Ludwig Mies Van Der Rohe, a German architect, once said, “God is in the details” and Maezumi Roshi, a Zen monk said “details are all there are.” so what does that have to do with cooking. Creating in the kitchen is a process; it is like the story in the Hebrew Bible of how God created the earth. God would create something, look at it, and think it was good, but then the next day, God would create something else to go into this creation and so forth and so on. The creation was not a one time instant creation, it was an ongoing process of paying attention to the details, and tweaking it until it had become what was sought after at that moment.
Creating in the kitchen is also about the details. It is about paying attention to what is fresh and what is in season. are you using fresh herbs that are crisp and flavorful or have they been sitting in your refrigerator drawer for two weeks and looking like they need to be sent to the compost pile or trash bin.
The details are about what is seasonal, what fruits, vegetables, or herbs have just sprung from the earth. The details are about how things taste. Every apple for example tastes different. You can go to the public market and see 10 stalls with green apples and they taste different at every stall. A green apple is not the same as all green apples. It is about the mixing of tastes in a dish. Is every element of the desert sweet, so that overall, it is too sweet to eat? Or is it like a symphony in your mouth with a mixture of tastes like sweet, salty, savory. I was looking at a story on Ben and Jerry’s the other day who created this chocolate covered potato chip ice cream with a salty caramel. Watching the story about how it was created, you came to understand that what seems like a flavor that just came into being naturally, took time and tweaking.

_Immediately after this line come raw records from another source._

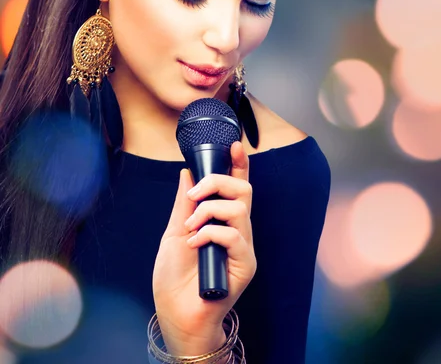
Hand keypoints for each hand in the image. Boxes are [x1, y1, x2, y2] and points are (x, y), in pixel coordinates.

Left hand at [152, 141, 255, 355]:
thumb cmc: (174, 280)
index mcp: (221, 221)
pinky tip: (195, 245)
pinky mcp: (245, 264)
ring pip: (239, 208)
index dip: (238, 164)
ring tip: (191, 228)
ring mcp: (243, 247)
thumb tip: (188, 173)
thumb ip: (184, 204)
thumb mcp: (173, 233)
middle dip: (217, 182)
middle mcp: (237, 230)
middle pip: (244, 190)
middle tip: (194, 194)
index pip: (236, 186)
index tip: (234, 145)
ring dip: (209, 210)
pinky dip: (210, 233)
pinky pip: (233, 235)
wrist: (175, 316)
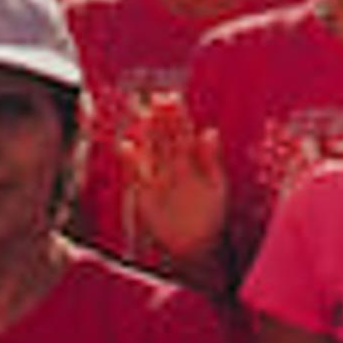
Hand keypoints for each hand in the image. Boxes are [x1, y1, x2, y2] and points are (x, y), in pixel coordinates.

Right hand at [124, 96, 227, 260]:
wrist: (196, 245)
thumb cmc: (211, 214)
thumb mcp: (216, 185)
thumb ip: (211, 159)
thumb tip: (210, 131)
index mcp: (192, 161)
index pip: (183, 132)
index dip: (177, 115)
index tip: (172, 97)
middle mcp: (172, 165)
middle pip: (165, 137)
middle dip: (161, 118)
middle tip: (157, 98)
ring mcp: (157, 178)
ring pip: (150, 151)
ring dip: (146, 134)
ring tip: (144, 115)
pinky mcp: (144, 194)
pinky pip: (136, 174)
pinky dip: (130, 161)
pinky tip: (126, 146)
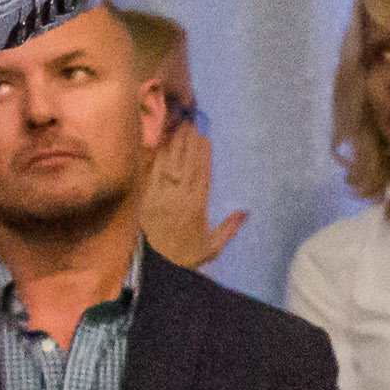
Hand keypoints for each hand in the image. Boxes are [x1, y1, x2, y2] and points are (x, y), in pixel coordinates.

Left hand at [140, 119, 245, 270]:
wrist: (148, 267)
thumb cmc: (181, 258)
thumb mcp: (210, 248)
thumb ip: (228, 229)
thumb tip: (245, 212)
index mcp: (196, 205)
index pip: (202, 173)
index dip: (203, 153)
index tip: (204, 137)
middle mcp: (178, 195)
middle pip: (185, 162)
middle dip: (189, 141)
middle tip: (191, 122)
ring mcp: (159, 194)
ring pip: (169, 162)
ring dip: (174, 143)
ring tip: (178, 127)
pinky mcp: (144, 195)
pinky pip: (151, 170)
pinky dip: (156, 155)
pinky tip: (159, 144)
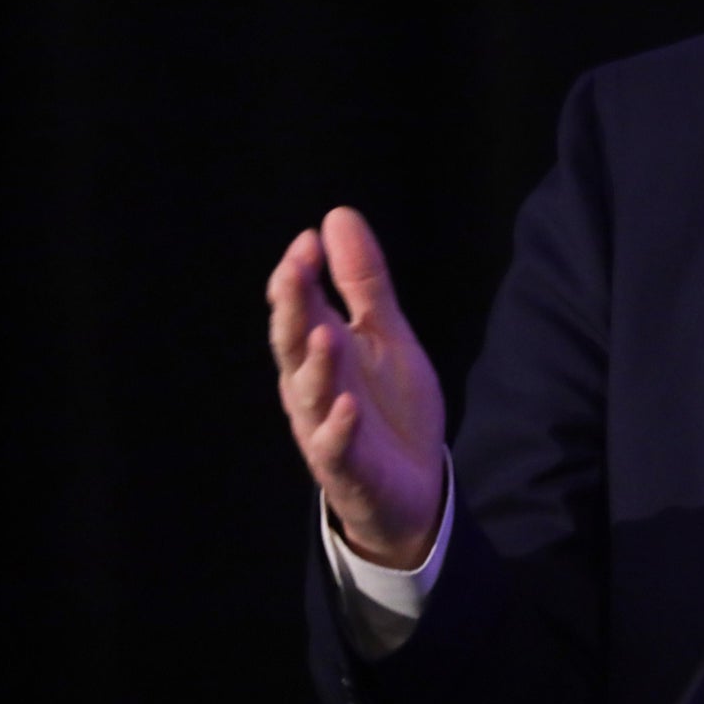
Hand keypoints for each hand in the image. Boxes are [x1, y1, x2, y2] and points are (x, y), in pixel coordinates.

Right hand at [268, 206, 446, 568]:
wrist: (412, 486)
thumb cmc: (388, 406)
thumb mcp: (383, 333)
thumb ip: (361, 281)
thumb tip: (335, 217)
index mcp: (319, 351)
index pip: (297, 307)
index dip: (297, 276)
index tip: (308, 240)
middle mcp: (312, 386)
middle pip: (292, 343)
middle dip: (293, 306)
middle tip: (296, 267)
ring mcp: (325, 427)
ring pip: (309, 393)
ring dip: (316, 363)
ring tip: (325, 332)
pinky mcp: (347, 467)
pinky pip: (335, 447)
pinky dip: (338, 427)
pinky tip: (347, 406)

The details are about how things look. It is about how they look when you buy them and how they look as you are preparing them. It is also about how things look on the plate. So many have said we eat with our eyes first. Does it look monochromatic and unappetizing or does it look like a work of art, a tapestry of colors. Maybe that is why I love watching Matsuhari Morimoto cook. His dishes tend to look like paintings that make you sit in awe and both want to eat and not want to eat at the same time.
The details are in the texture. It is about how it feels when you are eating. Is the entire plate one texture or is there that mixture of textures. Maybe that is one of the reasons we put a cheese covered slice of French bread on top of onion soup. It is that amazing mixture of textures and tastes.
And I don’t know about you, however, I love foods that are interactive. Maybe that is why I used to like fondues. You got to dip your food and then eat it. It was fun. It brings you back to this place of playing with your food as a child, but for good reasons. I love the notion of dunking my cookies into milk, or my sandwiches into soup. Like on Top Chef Master when Dale Taldes served tomato soup with a grilled cheese sandwich sticking out of it.
Paying attention to the details for me is also thinking about for whom I am cooking. Zoë is not a gourmet food kind of woman, and the times I have tried to create this gourmet meal, it has not been what she liked. So I pay attention to what she likes and create things using ingredients that I know her palette enjoys. I remember hearing Anne Burrell on Chopped All Stars make a comment about how she was going to put potatoes on her plate because Mark Murphy loves potatoes.
When I am creating, I am mindful that “God is in the details” and the “details are all there are.”